Recently I decided to wade back into the putrescent and vile waters of Facebook gaming. I clearly did not have high hopes. Most Facebook games seem to be a small step above Progress Quest with monetary purchases that either completely unbalance the game to those who buy or have no worth. It seems to be an all or nothing deal which I believe is indicative of an overabundance of marketing/business people and a dearth of true game designers. The thing is, I can *see* the potential. Much like I imagine early game designers saw the potential in 3d graphics, online multiplayer, and motion control. This *could* be the next great stage of gaming. This could be the thing that pushes gaming into the wide main stream and silences all such arguments about the “outcast violent gamer” stereotypes.
I don’t even want to say how disappointed I am that such a cultural shift might come from something as absurd as Facebook or even any other social networking site. It feels like a thing that should come from the indie community, or from a AAA publisher. But I will take it any way I can get it.
Square Enix released a Final Fantasy “Mafia Wars” type game. I did not believe that this game would be true FF quality, as I was fairly positive it was outsourced to some for hire studio. But it was possible it had at least improved upon the quality of Facebook games.
To begin with, this game has very little to do with Final Fantasy, with one major exception. You have classes, and each of these classes are able to be changed out as you play.

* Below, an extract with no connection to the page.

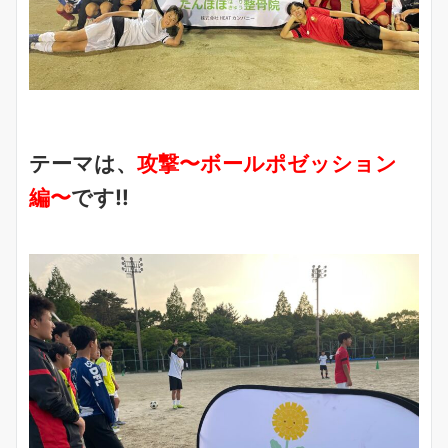
テーマは、
攻撃〜ボールポゼッション
編〜
です‼︎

It seems even like one of the major goals is to gather new classes. The art is simple drawings, without a single animation. You go on accept quests, with no narrative and collect gear that simply allows you more access to new accept quests. You collect 7 of randomly dropped items for collections which are then converted to a new class medallion. They could and should take this about 10 more steps forward in complexity and make class decisions an actual choice with independent leveling in true FF style.

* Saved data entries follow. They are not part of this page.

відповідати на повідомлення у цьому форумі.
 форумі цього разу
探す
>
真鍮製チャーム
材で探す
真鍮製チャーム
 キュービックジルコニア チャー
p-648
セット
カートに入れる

The interesting thing was, not much varied from other games of it’s ilk, except for a bug. This bug allowed you to add “companions” of other players without adding them to your Facebook friends. It allowed you to ask for help on click quests and such, without having them be friends. Now, you couldn’t send free gifts to each other, but you could send items you had already acquired.
And I was having a blast. I had added almost 400 random people from the discussion boards and was merrily tromping through quests and pvp fights with the greatest of ease. I didn’t know any of those people, but I gifted extra items, clicked on chest links, clicked to help with quests, and gifted action packs. I was wildly enjoying my progress quest, even though it meant very little, because I had all these friends helping me.

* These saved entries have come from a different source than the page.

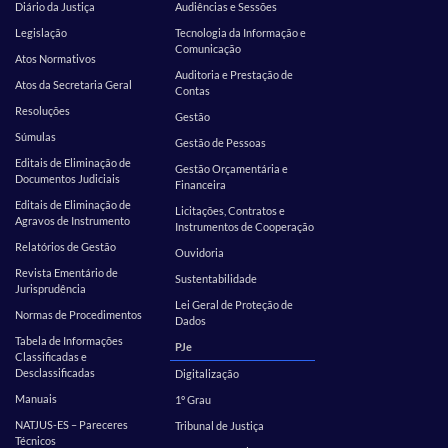
Diário da Justiça
Audiências e Sessões
Legislação
Tecnologia da Informação e
Comunicação
Atos Normativos
Auditoria e Prestação de
Atos da Secretaria Geral
Contas
Resoluções
Gestão
Súmulas
Gestão de Pessoas
Editais de Eliminação de
Gestão Orçamentária e
Documentos Judiciais
Financeira
Editais de Eliminação de
Licitações, Contratos e
Agravos de Instrumento
Instrumentos de Cooperação
Relatórios de Gestão
Ouvidoria
Revista Ementário de
Sustentabilidade
Jurisprudência
Lei Geral de Proteção de
Normas de Procedimentos
Dados
Tabela de Informações
PJe
Classificadas e
Desclassificadas
Digitalização
Manuais
1º Grau
NATJUS-ES – Pareceres
Tribunal de Justiça
Técnicos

Of course, the company eventually fixed the bug and I lost all my ill gotten friends. Now it is me, and the lowly 4 people I managed to convince to play with me. And to be honest, it isn’t as fun or as consuming. I can still win at pvp, I can still quest with the greatest of ease, it’s just not as much fun because I don’t have 400 people to share it with. I don’t have 400 people to share items, help on quests, and give power packs to. I had found the fun in a game that had no business being fun. Then the developer ripped that fun away.
Now the true question is: How do I replicate that in a game, while still retaining the marketing desire for you to peer pressure your friends into playing?